Gauguin l’alchimiste

Gauguin l'alchimiste. Cet artiste prolixe a peint tout en réalisant des céramiques et des meubles. L'utilisation des couleurs pures mélangées par sa main crée un genre nouveau qui ne peut classer le peintre dans un groupe. Son art de mélanger  les genres entre modernité et primitivisme est une alchimie qui lui est particulière.

Gauguin est né en 1849. Après avoir passé son enfance au Pérou et sa jeunesse dans la marine marchande il arrive à Paris en pleine révolution impressionniste. Gauguin se plonge d'emblée dans la modernité, sans formation académique. Ses premières toiles, scènes d'intérieur ou natures mortes montrent l'influence de Renoir ou de Monet. Il utilise aussi des conventions spatiales proches des Symbolistes et des Nabis.

A Paris, sa rencontre avec Pissaro est fondamentale. Le vieux peintre lui permet de réaliser des toiles en extérieur et de regarder la nature autrement.

Gauguin épouse une danoise dont il a trois enfants. Il mène une vie bourgeoise en gagnant de l'argent ce qui est à l'opposé de ses principes. Le couple décide de se séparer et Gauguin rejoint la France en laissant sa famille au Danemark.

En 1886 il apprend la céramique en compagnie d'Ernest Chaplet. D'emblée, il se montre influencé par les couleurs terreuses et les formes primitives. S'il tire son inspiration de l'Antiquité et de la nature, le mélange des genres confère à son oeuvre une alchimie particulière.

Même alchimie à Pont-Aven lorsqu'il rejoint ses amis peintres. En effet, il utilise les couleurs primaires en aplat cloisonné. Mais il ajoute des violines et des roses clairs qui s'accordent bien que disconnantes aux couleurs chaudes. Puis, son projet d'installer avec Van Gogh un atelier du midi où sa palette pourrait s'éclaircir tombe à l'eau et se termine dramatiquement.

Alors il part au loin trouver la lumière particulière des couleurs qu'il recherche. Arrivé à Tahiti avec une mission de l'Etat français, il est de suite subjugué par les mystères sacrés de l'île. Ses toiles mélangent le genre sacré et naturaliste avec une alchimie particulière. Mais déçu par le manque de profondeur ésotérique qu'il croyait voir dans les croyances des indigènes, il se crée sa propre ésotérie avec son alchimie à lui.

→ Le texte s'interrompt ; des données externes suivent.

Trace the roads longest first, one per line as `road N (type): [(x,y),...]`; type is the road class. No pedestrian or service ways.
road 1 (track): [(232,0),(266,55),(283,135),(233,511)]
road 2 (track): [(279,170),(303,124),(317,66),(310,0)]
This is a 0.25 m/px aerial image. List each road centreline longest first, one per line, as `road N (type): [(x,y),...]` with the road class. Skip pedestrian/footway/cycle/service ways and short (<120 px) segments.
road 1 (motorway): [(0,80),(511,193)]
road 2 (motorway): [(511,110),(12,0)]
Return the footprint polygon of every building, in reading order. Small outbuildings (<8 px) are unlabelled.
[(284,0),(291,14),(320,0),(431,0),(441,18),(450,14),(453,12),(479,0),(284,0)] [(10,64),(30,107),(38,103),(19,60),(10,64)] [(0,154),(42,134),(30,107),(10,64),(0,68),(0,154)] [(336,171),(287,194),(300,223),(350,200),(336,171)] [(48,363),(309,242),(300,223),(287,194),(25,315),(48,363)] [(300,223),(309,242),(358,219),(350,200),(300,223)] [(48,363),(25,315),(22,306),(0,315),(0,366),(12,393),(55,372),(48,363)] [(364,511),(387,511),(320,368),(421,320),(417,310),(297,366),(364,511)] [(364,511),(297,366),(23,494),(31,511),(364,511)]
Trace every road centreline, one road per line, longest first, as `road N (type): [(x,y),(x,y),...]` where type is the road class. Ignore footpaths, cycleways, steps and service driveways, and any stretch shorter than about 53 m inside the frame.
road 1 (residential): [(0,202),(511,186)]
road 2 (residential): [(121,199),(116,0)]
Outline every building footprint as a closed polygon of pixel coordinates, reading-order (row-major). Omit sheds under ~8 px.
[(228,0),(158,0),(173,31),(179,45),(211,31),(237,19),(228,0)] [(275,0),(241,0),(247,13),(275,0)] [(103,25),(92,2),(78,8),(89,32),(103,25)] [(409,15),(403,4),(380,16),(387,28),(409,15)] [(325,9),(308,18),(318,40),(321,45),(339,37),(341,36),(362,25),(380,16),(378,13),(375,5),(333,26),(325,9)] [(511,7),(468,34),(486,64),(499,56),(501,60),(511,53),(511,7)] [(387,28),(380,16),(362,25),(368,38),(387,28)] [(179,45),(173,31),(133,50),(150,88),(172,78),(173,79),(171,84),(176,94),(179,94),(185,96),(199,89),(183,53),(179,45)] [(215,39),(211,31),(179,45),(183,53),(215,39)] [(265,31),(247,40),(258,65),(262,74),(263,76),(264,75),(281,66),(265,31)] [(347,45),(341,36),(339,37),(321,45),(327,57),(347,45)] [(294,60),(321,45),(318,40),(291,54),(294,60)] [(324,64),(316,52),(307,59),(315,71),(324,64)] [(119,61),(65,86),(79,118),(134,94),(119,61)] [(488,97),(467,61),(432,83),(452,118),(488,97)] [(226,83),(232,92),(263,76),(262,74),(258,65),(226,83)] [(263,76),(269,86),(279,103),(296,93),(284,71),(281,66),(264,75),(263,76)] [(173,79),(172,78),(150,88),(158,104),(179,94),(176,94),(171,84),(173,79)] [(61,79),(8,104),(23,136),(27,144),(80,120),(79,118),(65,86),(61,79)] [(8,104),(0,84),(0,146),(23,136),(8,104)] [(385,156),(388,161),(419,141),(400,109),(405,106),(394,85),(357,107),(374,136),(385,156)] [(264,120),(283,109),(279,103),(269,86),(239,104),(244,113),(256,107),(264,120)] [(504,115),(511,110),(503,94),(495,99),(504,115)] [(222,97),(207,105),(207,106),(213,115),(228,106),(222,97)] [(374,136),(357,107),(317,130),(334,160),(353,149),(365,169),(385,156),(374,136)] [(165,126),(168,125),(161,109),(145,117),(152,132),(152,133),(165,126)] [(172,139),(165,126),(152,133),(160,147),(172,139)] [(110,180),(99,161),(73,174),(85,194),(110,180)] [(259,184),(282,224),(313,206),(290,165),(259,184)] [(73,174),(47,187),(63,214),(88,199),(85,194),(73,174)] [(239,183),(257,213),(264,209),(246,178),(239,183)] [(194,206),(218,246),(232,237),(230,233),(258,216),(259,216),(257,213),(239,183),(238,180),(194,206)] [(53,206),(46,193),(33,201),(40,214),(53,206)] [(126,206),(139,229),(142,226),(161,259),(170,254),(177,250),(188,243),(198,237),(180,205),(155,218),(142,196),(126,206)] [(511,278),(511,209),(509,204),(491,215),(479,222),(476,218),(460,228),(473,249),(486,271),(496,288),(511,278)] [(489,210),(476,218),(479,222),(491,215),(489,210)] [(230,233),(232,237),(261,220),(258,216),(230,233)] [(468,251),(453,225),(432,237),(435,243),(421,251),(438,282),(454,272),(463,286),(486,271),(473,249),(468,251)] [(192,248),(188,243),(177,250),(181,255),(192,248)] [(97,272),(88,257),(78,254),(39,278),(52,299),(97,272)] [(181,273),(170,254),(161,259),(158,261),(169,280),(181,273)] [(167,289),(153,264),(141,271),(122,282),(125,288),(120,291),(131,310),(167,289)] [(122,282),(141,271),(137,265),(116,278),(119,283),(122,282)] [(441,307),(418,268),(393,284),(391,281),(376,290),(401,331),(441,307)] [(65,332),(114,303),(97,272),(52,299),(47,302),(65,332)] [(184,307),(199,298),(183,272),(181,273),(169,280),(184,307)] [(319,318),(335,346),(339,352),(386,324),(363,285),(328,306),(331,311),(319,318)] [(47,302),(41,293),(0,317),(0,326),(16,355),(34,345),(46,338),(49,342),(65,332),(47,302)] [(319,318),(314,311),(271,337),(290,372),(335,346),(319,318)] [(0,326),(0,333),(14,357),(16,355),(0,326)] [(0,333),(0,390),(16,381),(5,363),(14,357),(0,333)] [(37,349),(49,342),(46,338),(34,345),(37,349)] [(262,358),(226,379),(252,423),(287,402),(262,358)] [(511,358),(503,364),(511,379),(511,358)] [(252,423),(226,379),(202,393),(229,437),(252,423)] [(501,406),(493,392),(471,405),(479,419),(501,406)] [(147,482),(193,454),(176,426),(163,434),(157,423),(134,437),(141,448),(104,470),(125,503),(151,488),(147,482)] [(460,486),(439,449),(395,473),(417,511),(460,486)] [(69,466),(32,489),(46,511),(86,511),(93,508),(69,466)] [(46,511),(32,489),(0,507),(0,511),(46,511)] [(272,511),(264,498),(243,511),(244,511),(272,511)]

Ainsi les thèmes de la nature sacrée voisine avec le mystère des jeunes femmes de l'île. A ces dernières il conseille de vivre heureuse et les invite sa maison du jouir. Cette dernière est encore sur place dans une reconstitution moderne. Mais la décoration sculptée et teinte est conservée à paris au musée d'Orsay.

Gauguin ne trouve pas le bonheur qu'il cherchait. D'abord, il se confronte avec la police locale et la corruption des fonctionnaires. Puis il contracte vraisemblablement une maladie vénérienne qui le mine. Cela ne l'empêche de continuer à peindre des paysages idylliques chargés de symboles. C'est ainsi que sa peinture confère dans ces dernières années un charme mystérieux qui lui est propre.

Si la toile Qui sommes-nous, d'où venons nous, où allons-nous révèle ses interrogations sur la vie, elle affiche aussi ses désillusions. Le pessimisme deviendra progressivement le moteur de sa création et de sa vie. Ses toiles seront imprgénées d'un mystère mélancolique qui envahit sa vie jusqu'à la faire disparaître, le 8 mai 1903.